According to the American Dental Association, a dental examination is as important as immunizations and booster shots and should be a regular part of back-to-school preparations. Statistics from the Centers for Disease Control and Prevention say that tooth decay affects U.S. children more than any other chronic infectious disease and 19 percent of children ages 2 to 19 years old have untreated tooth decay. Dental pain or disease can lead to difficulty in eating, speaking, playing and learning as well as millions of hours of missed school.

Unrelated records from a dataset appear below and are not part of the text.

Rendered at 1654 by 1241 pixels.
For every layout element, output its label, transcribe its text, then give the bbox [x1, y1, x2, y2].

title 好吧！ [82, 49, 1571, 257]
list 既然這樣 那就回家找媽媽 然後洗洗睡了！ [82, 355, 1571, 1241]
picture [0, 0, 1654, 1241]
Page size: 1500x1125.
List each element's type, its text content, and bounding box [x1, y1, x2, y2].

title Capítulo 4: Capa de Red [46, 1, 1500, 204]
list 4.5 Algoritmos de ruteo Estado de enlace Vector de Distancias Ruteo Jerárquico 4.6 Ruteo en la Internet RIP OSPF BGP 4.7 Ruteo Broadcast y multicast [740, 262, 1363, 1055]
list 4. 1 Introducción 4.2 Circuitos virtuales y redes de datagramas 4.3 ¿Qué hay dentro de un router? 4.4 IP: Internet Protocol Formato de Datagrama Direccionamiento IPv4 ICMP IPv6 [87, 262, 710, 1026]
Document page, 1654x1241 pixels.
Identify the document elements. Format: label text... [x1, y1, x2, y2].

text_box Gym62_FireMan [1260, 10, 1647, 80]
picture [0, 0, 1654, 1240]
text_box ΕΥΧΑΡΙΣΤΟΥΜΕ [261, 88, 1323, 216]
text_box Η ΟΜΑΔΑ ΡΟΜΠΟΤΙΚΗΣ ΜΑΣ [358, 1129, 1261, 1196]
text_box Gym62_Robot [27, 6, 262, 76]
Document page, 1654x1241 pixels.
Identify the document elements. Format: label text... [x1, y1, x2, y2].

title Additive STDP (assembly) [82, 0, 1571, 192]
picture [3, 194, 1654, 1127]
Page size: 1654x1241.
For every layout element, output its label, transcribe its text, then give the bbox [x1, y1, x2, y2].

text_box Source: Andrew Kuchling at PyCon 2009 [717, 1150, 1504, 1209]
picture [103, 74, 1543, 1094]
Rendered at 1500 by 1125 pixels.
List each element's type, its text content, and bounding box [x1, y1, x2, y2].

Your child's back-to-school checklist should include:
Regular dental examinations to diagnose and treat or prevent dental problems. Parents and teachers may not realize there's a dental problem, so regular checkups are important. Your dentist may suggest fluoride treatments or sealants to prevent decay and can diagnose and treat dental problems to save your child pain and lost school time.
Regular brushing with fluoride toothpaste and flossing. head for the dental care aisle when you're out shopping for notebooks, binders and pencils. If parents buy several toothbrushes they could have their child change to a new one every three months or so, or after an illness. If it's hard to remember when to change a brush, you could try to change it every time report cards come out. Ask your dentist for a recommendation on how often to change toothbrushes.
Eating healthy lunches and snacks. Include portable healthy lunch items and snacks in your child's sack lunch, including grains, milk, cheese, raw vegetables, yogurt or fruit. If your child eats in the school cafeteria, review healthy, balanced food choices with him before the first day of school. Cut back on sugary foods and soft drinks.
Wearing a properly fitted mouthguard while participating in organized sports, PE classes or playground activities.